The complacent roughness of his voice, divided by the shallow wisdoms of the underdog, destroyed the feeling of tired communion which Carl had been sheltering, and his exhaustion began to creep apart from the man, like a tottering aristocrat. He was once more a proudly baffled creator, shuffling along after a day of useless movements, and his hatred for human beings awoke from its short sleep and brandished a sneer on his loose and dirt-streaked face.

He walked into a corner saloon with Petersen and gulped down a glass of beer. Its cool interior kiss aroused a bit of vigor within him and he looked around at the men who were amiably fighting to place their elbows on the imitation mahogany bar. Their faces were relaxed and soiled, heavily betraying the aftermath of a day of toil, and an expression of brief elation teased their faces as they swallowed the beer and whiskey and licked their lips. After each drink they stood with blustering indecision, like generals striving to forget a menial dream and regain their command of an army, or quietly tried to erase the blunders and supplications of a day, seeking nothing save the solace of lazy conversation and weakly clownish arguments. The strained, corrupt clamor of voices debating over women, prize-fighters, and money swayed back and forth and was timidly disputed by the whir of electric-fans and the clink of glasses. A wave of sleepy carelessness stormed Carl as he watched these men. Inevitably thrown in with them, as a sacrifice to a dubious reality, he felt inclined to copy their actions and inanely insult his actual self, since at this moment all words and gestures seemed equally futile to him.

“What essential difference is there between a poet, boasting of his reputation, and a workman bragging about the women who have allowed him to molest their bodies?” he asked himself, forcing the question out of the drained limpness of his mind. “The poet has taught better manners to his vanity, with many an inquisitive artifice, while the other man is more natural and clumsy.”

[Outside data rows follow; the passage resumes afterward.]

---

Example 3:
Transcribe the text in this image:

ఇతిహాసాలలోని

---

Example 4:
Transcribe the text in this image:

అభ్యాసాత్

Petersen’s voice interrupted the soliloquy.

“Come on, have another.”

“Make it whiskey this time,” said Carl to the bartender. “I’ll pay for this one, Petersen.”

“Keep your money, keep it,” answered Petersen, warmed by his beers to an insistent generosity. “I got plenty of it. But say, I’ll be a little shorter in kale tuhnight when Katie gets through with me. There’s no way of spendin’ money that that dame don’t know, but I guess all women are like that. They make you fly some to get ’em. Gonna meet her at eight tonight.”

“Who’s Katie?” asked Carl, drowsily amused after his whiskey.

“She’s a little brunette I’m goin’ with. I’m blonde myself so I like ’em dark an’ well-built. Fine-lookin’ girl she is. Some curve! She ain’t a fast dame by no means but I give her money so’s she can look decent. You know the wages they pay at them damn department-stores! I don’t wanna be ashamed of her when I take her out so I get her the best of everythin’—silk stockings, nice hat, swell shoes.”